Hardware and software come together to provide efficient solutions to diabetics
Diabetes is a major global healthcare concern. Not only does it require life-long management but it can also result in serious life-threatening conditions if left untreated. Hemanshu Jain, Shreekant Pawar and Amir Shaikh, three innovators from India, were concerned about the health-related issues of diabetes in their country. A brainstorming session led to the development of a unique app called Diabeto which aims at making life simpler for diabetics around the world. The concept revolves around the use of hardware to get data and then transmitting this data through app algorithms for direct analysis. These men realised the impeding gap between diabetes testing and management. I have to say they are correct. Diabetes is a condition where fatalities mostly happen due to ignorance or lack of concern. Once you have your glucose levels from a glucometer, the results need to be forwarded to the doctor for analysis and a treatment plan but this relaying of information doesn’t always happen as it should. The Diabeto hardware plugs into the glucometer and reads data from the machine. This information is transferred to your android phone via Bluetooth. The information is then segmented and analysed to provide insights and tips for better glucose management!

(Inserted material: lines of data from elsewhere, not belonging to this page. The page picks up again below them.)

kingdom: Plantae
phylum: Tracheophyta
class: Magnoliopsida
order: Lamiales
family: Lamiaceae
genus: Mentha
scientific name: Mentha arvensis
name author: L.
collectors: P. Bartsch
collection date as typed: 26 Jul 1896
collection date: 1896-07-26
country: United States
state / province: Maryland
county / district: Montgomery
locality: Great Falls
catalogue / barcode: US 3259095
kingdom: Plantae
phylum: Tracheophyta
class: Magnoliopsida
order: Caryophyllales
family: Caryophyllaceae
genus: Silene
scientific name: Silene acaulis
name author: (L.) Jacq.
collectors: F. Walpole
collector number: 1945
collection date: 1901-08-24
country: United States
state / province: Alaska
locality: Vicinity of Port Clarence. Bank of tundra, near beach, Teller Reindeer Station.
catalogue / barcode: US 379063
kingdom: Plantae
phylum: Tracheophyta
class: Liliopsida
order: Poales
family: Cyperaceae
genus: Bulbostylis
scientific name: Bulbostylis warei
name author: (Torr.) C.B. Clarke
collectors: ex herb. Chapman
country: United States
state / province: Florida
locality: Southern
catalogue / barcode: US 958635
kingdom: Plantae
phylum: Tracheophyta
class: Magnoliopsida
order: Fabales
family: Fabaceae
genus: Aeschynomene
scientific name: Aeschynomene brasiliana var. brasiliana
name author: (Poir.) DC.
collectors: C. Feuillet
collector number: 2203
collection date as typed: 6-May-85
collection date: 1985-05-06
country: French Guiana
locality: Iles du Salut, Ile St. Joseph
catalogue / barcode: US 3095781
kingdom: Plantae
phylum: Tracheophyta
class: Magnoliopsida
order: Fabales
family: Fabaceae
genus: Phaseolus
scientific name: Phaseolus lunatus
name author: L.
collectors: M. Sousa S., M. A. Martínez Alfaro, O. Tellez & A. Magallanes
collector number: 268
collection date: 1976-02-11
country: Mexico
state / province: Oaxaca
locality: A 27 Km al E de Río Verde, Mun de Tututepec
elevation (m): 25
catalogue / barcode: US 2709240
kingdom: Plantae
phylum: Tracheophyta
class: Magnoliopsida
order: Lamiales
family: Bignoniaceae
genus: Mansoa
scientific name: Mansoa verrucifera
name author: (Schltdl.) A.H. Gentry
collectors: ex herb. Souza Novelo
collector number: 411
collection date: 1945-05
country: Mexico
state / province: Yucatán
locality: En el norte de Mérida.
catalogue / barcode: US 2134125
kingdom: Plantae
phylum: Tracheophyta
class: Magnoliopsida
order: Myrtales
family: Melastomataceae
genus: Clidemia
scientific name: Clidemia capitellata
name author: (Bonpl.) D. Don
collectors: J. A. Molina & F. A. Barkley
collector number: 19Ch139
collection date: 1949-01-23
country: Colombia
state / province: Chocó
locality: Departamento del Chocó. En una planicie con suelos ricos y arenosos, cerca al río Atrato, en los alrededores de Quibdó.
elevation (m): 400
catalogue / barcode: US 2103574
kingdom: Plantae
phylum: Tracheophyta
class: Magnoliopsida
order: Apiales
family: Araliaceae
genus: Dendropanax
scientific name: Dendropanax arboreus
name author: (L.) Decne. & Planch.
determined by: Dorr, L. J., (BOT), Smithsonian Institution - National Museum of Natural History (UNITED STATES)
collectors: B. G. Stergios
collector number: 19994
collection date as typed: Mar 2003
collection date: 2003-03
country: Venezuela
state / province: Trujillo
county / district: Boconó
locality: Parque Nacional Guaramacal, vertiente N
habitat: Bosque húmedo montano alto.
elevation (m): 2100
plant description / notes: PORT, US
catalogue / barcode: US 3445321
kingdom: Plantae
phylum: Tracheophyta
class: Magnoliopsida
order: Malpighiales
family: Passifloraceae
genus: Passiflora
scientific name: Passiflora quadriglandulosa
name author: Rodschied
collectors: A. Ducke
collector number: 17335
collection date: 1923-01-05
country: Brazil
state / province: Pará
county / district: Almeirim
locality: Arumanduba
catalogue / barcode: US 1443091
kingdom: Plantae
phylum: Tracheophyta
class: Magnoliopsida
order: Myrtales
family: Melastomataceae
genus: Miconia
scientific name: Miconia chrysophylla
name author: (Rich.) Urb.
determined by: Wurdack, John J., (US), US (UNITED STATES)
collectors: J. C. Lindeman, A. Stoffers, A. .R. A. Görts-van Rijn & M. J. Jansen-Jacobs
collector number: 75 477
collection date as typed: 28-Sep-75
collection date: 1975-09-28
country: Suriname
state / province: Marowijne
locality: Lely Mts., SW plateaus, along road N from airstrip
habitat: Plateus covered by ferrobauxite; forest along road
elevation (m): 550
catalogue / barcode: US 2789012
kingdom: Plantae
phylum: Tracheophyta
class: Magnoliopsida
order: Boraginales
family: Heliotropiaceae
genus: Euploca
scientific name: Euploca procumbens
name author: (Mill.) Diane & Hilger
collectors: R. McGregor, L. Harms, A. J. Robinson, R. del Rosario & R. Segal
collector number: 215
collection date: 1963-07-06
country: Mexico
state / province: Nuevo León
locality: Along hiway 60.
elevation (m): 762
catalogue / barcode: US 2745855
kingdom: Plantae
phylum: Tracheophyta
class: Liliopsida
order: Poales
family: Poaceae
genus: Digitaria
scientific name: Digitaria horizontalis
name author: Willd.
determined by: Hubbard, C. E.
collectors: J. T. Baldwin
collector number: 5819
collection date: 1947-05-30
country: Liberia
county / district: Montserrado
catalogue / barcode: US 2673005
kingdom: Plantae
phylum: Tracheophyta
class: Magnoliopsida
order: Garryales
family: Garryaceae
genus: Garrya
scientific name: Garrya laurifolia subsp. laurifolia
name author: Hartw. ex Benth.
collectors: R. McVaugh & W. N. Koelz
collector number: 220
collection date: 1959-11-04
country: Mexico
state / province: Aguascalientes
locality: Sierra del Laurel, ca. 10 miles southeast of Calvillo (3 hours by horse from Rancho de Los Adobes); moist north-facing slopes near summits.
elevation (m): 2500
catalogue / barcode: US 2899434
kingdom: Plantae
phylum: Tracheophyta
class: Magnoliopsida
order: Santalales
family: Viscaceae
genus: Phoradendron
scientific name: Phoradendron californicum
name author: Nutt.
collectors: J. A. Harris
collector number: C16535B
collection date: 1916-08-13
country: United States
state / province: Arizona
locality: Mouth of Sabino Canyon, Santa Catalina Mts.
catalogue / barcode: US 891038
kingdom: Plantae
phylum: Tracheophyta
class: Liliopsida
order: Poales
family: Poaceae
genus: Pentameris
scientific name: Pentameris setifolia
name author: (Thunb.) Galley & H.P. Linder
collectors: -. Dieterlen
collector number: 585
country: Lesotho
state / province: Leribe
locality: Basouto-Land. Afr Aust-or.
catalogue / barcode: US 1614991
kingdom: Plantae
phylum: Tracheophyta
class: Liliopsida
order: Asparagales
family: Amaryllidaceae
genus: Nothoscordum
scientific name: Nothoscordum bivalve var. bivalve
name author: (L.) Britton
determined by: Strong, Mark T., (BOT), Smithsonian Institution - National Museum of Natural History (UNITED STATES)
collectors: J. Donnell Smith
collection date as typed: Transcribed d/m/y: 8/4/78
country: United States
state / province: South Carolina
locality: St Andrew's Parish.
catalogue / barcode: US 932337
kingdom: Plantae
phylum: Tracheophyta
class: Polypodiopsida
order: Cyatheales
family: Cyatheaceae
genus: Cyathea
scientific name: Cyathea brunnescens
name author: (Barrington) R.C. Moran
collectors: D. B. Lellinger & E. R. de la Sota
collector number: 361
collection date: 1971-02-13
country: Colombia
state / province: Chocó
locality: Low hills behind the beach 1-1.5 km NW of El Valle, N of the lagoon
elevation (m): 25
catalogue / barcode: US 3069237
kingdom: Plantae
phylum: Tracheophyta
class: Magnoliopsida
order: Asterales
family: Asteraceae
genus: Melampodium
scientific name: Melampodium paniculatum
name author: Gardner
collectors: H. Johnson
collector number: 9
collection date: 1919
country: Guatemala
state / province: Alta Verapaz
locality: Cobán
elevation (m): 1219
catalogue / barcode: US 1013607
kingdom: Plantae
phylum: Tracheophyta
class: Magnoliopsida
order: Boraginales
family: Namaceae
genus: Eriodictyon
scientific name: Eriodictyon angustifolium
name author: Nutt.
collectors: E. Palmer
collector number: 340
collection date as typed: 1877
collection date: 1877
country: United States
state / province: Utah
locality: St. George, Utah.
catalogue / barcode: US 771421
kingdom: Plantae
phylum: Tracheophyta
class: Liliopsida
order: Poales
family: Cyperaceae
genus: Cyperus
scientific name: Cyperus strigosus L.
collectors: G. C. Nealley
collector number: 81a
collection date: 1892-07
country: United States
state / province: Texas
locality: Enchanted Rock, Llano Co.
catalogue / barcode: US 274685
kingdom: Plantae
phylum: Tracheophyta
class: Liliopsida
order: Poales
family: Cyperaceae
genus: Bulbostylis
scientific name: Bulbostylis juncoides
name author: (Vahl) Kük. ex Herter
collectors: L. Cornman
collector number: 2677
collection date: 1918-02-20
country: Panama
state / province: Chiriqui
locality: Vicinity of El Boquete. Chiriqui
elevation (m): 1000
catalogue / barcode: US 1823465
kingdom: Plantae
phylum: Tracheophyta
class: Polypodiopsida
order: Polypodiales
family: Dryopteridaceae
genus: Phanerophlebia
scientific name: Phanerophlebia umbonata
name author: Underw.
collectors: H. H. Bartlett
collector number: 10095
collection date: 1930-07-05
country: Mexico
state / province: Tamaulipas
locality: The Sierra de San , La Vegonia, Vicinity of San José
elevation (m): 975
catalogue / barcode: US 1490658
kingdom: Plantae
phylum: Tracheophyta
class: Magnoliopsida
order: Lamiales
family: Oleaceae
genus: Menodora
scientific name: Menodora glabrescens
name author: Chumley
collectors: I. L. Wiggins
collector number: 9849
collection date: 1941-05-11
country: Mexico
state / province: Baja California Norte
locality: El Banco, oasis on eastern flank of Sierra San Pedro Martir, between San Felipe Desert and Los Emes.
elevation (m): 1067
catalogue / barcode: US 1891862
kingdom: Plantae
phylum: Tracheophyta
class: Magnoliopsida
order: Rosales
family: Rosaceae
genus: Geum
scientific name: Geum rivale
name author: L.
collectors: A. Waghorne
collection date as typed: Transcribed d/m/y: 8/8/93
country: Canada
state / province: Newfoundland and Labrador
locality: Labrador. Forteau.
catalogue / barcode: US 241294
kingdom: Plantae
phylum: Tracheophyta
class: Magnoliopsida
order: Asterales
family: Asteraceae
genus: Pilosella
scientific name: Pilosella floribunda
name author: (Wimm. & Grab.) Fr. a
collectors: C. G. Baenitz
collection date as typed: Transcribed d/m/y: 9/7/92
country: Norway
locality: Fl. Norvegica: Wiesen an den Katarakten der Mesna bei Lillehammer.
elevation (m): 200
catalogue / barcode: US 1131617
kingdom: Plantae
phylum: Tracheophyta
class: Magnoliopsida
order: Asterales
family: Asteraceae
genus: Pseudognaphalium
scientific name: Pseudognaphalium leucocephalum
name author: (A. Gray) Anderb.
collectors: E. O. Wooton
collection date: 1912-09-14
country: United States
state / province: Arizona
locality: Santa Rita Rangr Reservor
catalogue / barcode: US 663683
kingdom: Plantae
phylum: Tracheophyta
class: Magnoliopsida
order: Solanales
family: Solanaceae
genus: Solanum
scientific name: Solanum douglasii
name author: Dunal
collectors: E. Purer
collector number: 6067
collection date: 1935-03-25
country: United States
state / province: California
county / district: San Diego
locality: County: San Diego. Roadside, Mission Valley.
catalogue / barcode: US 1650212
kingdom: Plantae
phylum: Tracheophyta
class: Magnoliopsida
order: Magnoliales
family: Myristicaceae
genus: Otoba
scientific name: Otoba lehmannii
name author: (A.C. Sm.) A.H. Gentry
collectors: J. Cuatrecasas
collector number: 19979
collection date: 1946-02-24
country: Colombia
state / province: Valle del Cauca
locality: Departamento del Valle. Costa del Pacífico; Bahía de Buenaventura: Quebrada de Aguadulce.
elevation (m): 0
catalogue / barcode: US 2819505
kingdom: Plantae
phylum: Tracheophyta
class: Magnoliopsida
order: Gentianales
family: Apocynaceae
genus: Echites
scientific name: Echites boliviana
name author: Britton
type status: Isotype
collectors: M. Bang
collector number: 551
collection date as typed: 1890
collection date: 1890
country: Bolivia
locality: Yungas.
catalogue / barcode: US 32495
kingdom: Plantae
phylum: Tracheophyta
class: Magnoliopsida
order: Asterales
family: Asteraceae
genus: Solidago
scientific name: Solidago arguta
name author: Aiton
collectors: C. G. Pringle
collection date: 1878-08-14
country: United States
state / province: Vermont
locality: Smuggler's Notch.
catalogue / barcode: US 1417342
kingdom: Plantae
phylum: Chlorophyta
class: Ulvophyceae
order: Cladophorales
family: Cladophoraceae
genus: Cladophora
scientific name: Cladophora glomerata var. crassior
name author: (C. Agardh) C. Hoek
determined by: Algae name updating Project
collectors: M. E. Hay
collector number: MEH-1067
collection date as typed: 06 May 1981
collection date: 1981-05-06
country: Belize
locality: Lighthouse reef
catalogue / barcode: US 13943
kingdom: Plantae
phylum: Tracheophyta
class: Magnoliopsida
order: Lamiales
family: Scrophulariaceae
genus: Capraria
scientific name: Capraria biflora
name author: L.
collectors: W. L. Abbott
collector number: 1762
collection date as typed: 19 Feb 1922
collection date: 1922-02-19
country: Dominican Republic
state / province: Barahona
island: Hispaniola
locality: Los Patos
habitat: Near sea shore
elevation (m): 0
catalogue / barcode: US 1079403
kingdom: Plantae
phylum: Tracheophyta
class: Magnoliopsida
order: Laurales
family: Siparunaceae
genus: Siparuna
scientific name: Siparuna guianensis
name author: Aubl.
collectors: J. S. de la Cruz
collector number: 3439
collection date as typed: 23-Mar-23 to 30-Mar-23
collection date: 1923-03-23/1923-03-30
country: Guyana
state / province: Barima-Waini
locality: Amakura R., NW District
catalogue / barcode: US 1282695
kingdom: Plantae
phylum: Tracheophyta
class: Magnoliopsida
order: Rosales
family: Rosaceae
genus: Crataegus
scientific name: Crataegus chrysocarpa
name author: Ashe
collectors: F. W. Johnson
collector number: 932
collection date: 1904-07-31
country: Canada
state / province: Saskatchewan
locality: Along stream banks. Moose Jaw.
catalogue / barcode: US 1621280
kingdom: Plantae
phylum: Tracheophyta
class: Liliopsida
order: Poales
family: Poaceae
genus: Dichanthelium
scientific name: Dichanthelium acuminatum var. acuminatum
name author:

I find genuine promise in the device; firstly because it is not just another glucometer; we finally have something which allows us to manage this disease effectively. The functionality of the device is also greatly enhanced through the app which provides insights to make diabetes management a more efficient process. To increase the app utility, the creators have also included features like progress graphs, tabulated results, time frames and automated mails to doctors in the event of serious symptoms. The idea behind Diabeto is quite genuine and unique. In the time to come, I believe it will become a must-have tool for diabetics to help them take control of the disease and not be controlled by it.
So will you give Tug the bot a hug after you leave the healthcare facility all healthy, wealthy and wise? Or are you planning to get your own smart devices and pills to make your healthcare fully personalised and automated? Whatever the case may be, you will probably realise by now that healthcare as we know it will never be the same again. Treatments and procedures which were too costly for some will soon be easily accessible to a greater number of people as technology brings down medical costs. One thing is certain, the disruptive forces ruling healthcare today are far more potent than anything in the previous 3-4 centuries. Cloud computing, smart technology, IoT, automation and related analytics will shape the future of healthcare and turn it into an industry where the patient, and not the doctor, is in control. Cost reductions and virtual healthcare will enable even the remotest of areas of the globe to have access to the best medical care. Asthma patients will have up-to-the-minute information about their breathing anomalies and smart IVF screening will increase the chances for couples to have children. The future looks bright, doesn’t it?